By Aimee Chanthadavong
Nearly 10 million Australians are spending almost two hours a week shopping online, according to Deborah Sharkey Australia & New Zealand eBay vice president.
At a session of the Retail Conference at CeBIT 2011 in Sydney, Sharkey recently highlighted that based on research by eBay, Australians spent $20 billion last year shopping online and that is forecast to increase by 12 per cent this year.
Despite this, e-commerce represents only three to four per cent of the Australian retail industry, which is half compared to the US and the UK, showing there is still e-commerce growth yet to come.
Sharkey said e-commerce is a “critical inflection point” in the retail industry where Australians are now shopping online and are buying products that they previously bought in physical stores.
“E-commerce is the biggest catalyst of change since the shopping mall,” she said.
“It’s creating significant opportunity for retailers, manufactures and logistic providers alike who are prepared to evolve and meet the needs of the modern consumer.
“This buoyant e-commerce growth is a stark contrast against what we’re seeing the retail sector which has been pretty much flat over a year now.”
There are three mains reasons why consumers are shopping online and that is because there is a greater range online, products are more affordable – particularly with the strong Australian dollar – and the convenience of being able to shop globally 24/7.
Michelle Vanzella, Westfield director business development, said that shopping is now constantly around consumers.

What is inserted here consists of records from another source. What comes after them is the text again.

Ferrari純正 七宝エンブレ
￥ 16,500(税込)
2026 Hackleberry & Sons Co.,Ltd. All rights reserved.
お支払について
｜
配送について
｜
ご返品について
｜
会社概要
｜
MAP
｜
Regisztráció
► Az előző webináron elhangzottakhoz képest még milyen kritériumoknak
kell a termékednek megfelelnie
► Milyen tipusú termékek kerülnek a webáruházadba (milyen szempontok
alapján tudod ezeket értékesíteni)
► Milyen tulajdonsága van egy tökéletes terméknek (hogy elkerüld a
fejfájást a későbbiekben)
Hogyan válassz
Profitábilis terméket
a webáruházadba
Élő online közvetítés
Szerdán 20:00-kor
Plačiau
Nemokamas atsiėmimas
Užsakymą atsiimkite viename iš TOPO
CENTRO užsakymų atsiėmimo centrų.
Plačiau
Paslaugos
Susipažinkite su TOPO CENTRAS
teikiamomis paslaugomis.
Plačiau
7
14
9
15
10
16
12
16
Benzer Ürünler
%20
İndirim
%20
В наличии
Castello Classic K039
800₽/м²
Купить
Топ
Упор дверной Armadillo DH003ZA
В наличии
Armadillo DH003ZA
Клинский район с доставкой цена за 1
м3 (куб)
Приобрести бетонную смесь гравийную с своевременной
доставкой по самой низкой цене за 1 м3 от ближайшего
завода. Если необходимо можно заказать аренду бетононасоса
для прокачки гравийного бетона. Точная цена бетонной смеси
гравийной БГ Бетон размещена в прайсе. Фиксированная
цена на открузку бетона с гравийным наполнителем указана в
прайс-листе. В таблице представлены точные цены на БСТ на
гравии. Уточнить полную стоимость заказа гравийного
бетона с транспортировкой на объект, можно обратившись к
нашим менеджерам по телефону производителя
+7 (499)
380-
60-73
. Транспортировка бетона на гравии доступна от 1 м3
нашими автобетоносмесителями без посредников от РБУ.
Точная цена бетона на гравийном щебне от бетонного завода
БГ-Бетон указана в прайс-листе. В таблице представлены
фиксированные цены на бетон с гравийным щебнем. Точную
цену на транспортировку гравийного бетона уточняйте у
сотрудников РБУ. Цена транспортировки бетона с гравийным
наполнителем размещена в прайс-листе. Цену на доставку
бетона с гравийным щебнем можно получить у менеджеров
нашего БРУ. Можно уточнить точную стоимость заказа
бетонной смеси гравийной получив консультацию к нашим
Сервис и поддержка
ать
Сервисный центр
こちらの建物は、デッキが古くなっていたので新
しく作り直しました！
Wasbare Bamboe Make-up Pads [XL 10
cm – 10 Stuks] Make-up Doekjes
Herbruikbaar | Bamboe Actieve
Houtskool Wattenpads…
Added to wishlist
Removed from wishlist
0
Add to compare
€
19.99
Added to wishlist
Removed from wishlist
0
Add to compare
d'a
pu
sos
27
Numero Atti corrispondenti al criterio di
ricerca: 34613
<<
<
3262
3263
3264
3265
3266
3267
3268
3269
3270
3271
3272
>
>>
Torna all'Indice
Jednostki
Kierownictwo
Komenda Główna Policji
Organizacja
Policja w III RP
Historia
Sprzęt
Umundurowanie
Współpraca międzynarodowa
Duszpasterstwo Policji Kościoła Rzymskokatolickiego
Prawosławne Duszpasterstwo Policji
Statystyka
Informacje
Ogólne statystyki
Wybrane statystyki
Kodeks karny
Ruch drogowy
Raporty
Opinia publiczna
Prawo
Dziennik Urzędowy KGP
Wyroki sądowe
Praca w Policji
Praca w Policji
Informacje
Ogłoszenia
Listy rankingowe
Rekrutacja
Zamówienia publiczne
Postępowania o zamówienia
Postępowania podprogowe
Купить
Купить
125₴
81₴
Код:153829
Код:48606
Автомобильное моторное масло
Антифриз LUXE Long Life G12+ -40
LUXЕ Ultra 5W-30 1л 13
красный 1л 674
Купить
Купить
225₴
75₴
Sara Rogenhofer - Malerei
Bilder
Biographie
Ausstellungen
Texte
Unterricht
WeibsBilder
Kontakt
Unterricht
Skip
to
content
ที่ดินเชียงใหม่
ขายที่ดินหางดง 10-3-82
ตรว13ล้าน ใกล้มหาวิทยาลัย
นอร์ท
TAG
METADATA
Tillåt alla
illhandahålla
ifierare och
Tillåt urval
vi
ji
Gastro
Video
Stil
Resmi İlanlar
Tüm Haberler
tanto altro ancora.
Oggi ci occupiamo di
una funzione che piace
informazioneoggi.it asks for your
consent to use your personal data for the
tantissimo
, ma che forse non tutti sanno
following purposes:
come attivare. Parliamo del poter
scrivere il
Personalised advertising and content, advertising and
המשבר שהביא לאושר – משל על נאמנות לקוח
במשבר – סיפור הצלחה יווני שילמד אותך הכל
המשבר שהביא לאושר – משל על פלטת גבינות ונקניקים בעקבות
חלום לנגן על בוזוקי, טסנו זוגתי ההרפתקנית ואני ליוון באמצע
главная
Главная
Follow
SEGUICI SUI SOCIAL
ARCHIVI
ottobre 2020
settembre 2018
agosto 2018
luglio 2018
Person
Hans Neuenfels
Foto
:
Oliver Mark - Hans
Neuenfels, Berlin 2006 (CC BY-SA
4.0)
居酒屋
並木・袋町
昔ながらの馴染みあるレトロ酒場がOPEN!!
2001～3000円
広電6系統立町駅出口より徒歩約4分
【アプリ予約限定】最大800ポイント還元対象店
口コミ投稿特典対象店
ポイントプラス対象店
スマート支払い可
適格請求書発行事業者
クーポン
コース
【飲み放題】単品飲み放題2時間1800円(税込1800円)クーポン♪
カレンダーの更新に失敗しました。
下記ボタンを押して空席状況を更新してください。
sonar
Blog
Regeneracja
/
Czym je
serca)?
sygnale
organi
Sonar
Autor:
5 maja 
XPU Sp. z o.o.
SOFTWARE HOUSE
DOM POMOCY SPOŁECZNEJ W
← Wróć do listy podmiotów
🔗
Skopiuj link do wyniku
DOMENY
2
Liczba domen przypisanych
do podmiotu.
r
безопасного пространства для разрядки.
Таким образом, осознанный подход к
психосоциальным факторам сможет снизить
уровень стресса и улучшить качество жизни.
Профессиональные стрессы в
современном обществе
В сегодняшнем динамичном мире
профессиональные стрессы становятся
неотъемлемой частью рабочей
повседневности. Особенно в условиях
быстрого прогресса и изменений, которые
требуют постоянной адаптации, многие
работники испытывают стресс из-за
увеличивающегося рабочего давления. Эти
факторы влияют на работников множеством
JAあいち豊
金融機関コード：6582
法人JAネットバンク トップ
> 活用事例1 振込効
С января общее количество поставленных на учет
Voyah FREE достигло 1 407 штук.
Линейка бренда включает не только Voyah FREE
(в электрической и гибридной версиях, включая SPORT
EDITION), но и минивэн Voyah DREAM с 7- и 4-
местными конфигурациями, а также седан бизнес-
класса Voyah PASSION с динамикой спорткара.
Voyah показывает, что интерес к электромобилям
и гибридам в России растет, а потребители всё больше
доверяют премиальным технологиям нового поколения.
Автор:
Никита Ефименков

“It’s becoming everywhere and it’s no longer a trade between a single buyer or a single merchant; it’s actually between many sellers and many buyers and their interactions on how they deal with each other is becoming ubiquitous and mobile devices are making that even more so,” she said.
But taking a step towards having a physical store to multi-channelling can be a difficult task for retailers for two reasons: retailers have to build multiple permutations to give customers what they want, which requires a lot of effort and planning; and it’s a change that would affect the way an entire organisation operates.
Daniel Roberts, Woolworths head of online, said it’s time for traditional retailers to evolve in order to win the competition by recognising that if they don’t make changes they will get left behind.
The key challenge for retailers is deciding what channel would work best for their business and that’s where they need to find maintain focus on what is relevant for their business, Vanzella said.
“The choice of these channels can be completely overwhelming. It’s not just about multi-channel retailing it’s about omni-channel shopping. With omni-channel shopping, shoppers use every conceivable touch point to find, to research, to share, to buy and to deal with sellers anytime, anywhere, which is why retailing should go back to basics of having the shopper at the core for which ever strategy you take other you’re going to run into trouble,” she said.